(Data records)
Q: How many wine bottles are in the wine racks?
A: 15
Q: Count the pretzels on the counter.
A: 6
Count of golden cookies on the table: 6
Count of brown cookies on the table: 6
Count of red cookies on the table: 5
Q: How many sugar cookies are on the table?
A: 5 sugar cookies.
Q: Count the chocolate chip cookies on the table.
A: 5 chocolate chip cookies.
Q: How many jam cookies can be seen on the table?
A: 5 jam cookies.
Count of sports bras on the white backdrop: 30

---

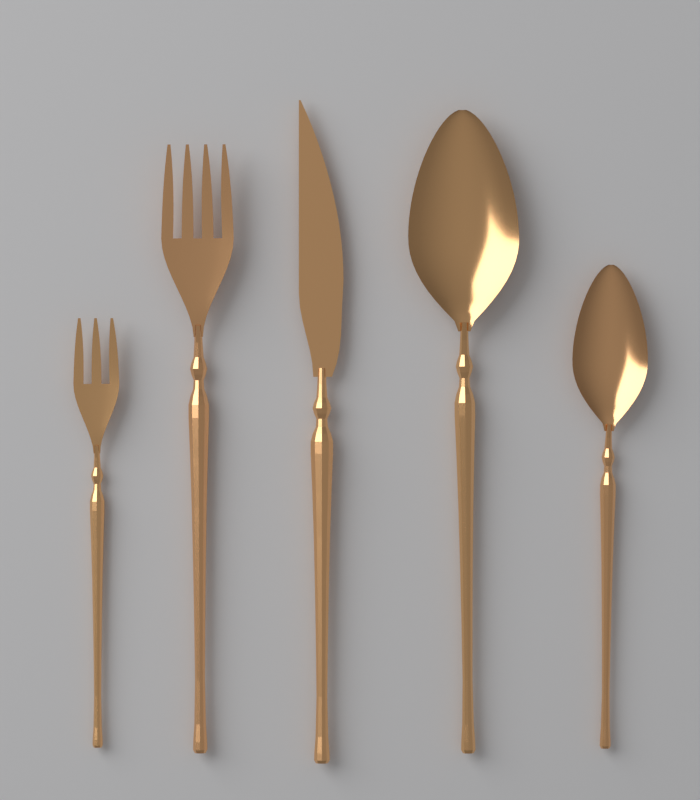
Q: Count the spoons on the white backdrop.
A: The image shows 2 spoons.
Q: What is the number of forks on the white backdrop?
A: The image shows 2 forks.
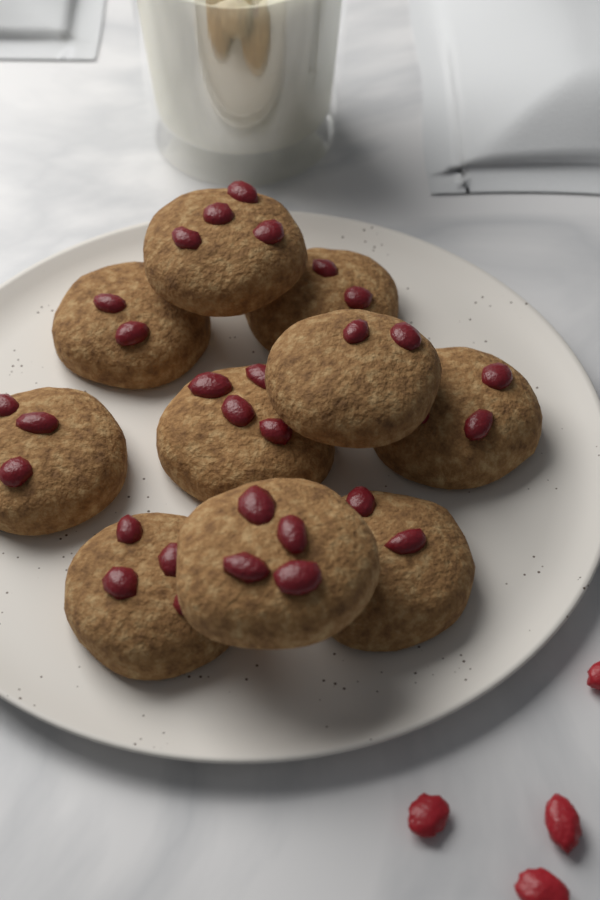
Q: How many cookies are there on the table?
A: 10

### YOUR INSTRUCTIONS
Copy out the records above word for word, beginning with the line containing "Q: How many wine" and continuing through the line containing "Count of red cookies on the table: 5", with both of those lines included.

### TASK ANSWER
Q: How many wine bottles are in the wine racks?
A: 15
Q: Count the pretzels on the counter.
A: 6
Count of golden cookies on the table: 6
Count of brown cookies on the table: 6
Count of red cookies on the table: 5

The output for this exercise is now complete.